Campaign group Liberty hits out at data breach
RIGHTS group Liberty has described the breach of private citizens' data as "deeply alarming".
Material contained on a pen drive, believed to belong to police, was accidentally left in a device recently handed back to loyalists under investigation.
The data, seen by The Irish News, appears to show personal details of people and businesses from a number of internet service providers.
In April this year three appeal court judges ordered the British government to change parts of the Investigatory Powers Act that permitted private citizens' internet usage to be monitored and stored, ruling it was not compatible with EU law.

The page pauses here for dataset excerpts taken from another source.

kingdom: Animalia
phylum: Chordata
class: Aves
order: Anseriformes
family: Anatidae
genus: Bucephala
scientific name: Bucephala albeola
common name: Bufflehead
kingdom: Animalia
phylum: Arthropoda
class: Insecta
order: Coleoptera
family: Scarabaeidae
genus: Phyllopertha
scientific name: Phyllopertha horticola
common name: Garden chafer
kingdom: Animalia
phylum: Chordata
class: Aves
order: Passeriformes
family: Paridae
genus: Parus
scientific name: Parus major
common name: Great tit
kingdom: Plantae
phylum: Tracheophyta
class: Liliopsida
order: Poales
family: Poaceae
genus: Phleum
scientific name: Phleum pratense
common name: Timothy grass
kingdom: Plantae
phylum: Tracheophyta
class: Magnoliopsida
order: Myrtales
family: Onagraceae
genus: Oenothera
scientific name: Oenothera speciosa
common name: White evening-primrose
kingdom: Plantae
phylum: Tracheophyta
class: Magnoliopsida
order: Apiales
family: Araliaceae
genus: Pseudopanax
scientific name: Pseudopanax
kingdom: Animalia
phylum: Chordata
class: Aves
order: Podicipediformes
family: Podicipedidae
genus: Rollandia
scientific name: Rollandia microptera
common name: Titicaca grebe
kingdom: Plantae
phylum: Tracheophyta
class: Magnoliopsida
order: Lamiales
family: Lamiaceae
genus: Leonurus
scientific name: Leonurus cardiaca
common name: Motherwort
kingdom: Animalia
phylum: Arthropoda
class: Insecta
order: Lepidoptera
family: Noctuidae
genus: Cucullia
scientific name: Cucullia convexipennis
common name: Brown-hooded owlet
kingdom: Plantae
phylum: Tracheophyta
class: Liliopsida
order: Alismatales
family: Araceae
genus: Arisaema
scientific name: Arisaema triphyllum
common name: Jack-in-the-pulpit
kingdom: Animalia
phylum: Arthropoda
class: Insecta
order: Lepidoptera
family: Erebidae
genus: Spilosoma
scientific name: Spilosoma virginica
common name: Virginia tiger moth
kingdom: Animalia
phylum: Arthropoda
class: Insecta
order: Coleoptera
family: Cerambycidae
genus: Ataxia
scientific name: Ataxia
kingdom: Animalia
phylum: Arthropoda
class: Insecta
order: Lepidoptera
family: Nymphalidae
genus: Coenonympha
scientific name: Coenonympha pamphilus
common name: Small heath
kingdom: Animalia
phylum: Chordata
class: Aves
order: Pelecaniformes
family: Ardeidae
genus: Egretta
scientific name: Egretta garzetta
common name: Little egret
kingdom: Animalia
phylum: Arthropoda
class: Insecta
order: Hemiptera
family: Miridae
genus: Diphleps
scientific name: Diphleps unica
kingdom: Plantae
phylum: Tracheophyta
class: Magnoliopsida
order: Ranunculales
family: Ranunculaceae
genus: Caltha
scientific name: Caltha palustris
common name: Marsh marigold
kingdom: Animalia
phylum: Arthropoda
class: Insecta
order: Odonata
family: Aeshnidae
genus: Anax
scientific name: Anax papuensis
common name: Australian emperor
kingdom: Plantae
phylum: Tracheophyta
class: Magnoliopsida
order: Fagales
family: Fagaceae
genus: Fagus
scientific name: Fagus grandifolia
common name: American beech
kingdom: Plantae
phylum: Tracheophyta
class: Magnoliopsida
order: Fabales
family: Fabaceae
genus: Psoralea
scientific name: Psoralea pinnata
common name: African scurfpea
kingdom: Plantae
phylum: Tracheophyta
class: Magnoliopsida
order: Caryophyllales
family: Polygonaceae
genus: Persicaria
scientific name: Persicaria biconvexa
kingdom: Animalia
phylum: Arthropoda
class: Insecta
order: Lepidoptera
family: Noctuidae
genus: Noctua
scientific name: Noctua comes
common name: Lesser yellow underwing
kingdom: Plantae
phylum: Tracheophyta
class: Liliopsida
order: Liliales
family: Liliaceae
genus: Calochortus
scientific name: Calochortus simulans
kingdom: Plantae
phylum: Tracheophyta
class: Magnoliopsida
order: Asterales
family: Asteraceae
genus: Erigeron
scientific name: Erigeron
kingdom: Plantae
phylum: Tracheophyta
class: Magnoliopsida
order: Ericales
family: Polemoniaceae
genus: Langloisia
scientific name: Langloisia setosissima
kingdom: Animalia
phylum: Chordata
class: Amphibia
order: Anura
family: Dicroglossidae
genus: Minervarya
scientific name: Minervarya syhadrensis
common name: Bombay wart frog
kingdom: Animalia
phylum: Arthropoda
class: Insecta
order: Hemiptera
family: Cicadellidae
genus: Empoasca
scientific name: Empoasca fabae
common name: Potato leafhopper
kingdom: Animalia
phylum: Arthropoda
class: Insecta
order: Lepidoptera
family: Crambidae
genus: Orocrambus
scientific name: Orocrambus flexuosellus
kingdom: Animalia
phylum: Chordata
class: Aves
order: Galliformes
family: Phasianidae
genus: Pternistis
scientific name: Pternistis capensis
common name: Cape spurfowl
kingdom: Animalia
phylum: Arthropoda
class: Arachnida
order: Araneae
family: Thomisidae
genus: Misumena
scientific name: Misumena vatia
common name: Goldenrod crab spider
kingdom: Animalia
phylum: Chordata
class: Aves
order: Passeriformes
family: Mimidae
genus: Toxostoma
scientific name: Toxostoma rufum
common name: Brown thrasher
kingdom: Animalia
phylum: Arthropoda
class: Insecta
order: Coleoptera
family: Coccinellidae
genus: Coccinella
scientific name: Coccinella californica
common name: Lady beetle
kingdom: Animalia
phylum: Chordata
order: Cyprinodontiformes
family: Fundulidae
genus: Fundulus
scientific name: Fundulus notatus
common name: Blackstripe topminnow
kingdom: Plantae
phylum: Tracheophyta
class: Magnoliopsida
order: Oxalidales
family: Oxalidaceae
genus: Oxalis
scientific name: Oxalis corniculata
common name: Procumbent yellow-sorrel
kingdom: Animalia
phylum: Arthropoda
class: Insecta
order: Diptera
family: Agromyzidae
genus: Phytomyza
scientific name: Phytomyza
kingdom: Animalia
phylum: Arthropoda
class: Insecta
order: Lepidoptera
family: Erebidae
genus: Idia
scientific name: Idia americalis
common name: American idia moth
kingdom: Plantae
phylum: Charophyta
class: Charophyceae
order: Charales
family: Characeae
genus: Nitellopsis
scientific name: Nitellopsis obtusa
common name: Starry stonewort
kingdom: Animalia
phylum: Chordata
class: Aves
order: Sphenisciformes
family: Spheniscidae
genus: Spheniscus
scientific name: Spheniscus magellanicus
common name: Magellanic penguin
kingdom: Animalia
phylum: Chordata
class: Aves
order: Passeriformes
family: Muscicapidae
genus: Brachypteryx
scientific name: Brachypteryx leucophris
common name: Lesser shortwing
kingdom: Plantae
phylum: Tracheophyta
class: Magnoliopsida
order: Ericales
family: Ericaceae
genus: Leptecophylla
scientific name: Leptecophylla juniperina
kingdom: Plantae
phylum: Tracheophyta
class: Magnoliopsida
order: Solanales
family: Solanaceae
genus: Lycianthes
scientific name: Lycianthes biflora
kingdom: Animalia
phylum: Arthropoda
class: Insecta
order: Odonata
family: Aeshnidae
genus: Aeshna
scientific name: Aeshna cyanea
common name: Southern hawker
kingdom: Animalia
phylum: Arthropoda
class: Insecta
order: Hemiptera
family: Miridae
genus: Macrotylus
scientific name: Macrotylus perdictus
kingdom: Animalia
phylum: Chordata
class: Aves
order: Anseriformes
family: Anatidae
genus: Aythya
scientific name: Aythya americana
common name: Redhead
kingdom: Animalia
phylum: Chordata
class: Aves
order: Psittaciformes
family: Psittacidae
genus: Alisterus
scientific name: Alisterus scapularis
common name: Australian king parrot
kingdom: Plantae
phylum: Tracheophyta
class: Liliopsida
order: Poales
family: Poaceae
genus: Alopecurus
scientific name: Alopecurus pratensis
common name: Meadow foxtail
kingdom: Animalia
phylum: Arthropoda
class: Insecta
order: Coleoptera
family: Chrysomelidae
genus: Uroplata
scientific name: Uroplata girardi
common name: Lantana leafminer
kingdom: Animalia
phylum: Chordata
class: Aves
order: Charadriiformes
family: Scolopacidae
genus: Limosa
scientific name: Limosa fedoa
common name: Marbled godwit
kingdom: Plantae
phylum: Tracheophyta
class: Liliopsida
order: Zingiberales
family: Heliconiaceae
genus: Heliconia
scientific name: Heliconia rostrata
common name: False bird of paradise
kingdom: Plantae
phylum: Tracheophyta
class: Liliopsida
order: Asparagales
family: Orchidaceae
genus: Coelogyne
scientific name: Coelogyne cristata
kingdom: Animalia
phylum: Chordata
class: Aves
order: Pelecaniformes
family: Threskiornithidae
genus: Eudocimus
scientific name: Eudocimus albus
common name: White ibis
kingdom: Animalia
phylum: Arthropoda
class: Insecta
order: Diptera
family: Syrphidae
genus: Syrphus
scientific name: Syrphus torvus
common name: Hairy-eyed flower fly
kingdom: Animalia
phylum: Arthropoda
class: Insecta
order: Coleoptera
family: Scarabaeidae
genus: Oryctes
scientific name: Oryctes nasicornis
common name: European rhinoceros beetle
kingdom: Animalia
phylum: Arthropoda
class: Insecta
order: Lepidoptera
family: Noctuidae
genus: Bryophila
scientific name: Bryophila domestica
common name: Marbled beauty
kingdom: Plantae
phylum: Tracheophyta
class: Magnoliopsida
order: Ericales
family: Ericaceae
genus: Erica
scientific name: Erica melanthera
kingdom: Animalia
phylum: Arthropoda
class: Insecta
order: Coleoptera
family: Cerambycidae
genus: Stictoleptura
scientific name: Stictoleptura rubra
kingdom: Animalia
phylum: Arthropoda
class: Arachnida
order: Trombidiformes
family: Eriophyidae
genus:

Liberty crowdfunded the legal challenge against the act, arguing that by storing sensitive personal information the government was placing private citizens at risk from criminal hackers and foreign spies.
Hannah Couchman, policy officer for Liberty, said yesterday that The Irish News revelations were "deeply alarming", claiming it "reveals the police's negligent attitude towards our privacy rights".
A former criminal law barrister, Ms Couchman said: "It is shocking they are amassing enormous quantities of people's personal data in the first place, but then failing to take obvious steps to ensure its security is indefensible.
"Enormous data breaches likes this erode public trust in the police, especially when there has been no transparency around how they came to have this treasure trove of information.
"The police must now notify everyone whose data rights have been violated and then submit to an urgent investigation into its data collection practices."